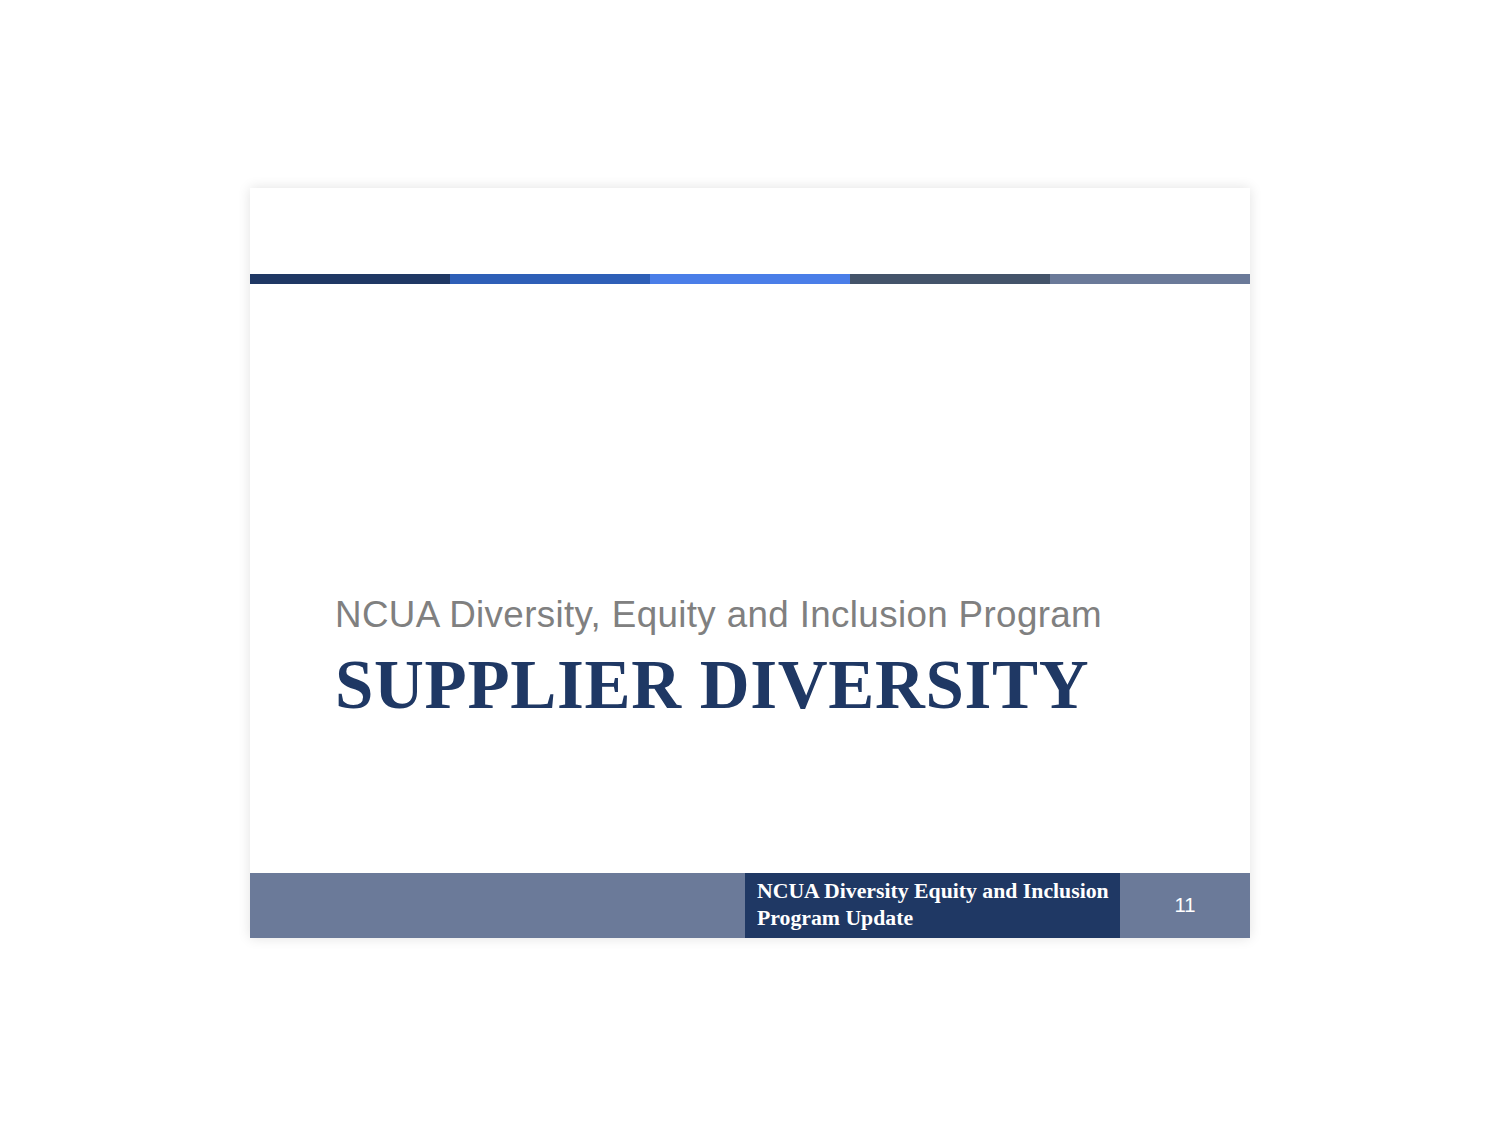NCUA Diversity, Equity and Inclusion Program
SUPPLIER DIVERSITY
NCUA Diversity Equity and Inclusion
Program Update
11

What is being asked » Please retype the records above exactly, excluding every picture.

Output for this task »
NCUA Diversity, Equity and Inclusion Program
SUPPLIER DIVERSITY
NCUA Diversity Equity and Inclusion
Program Update
11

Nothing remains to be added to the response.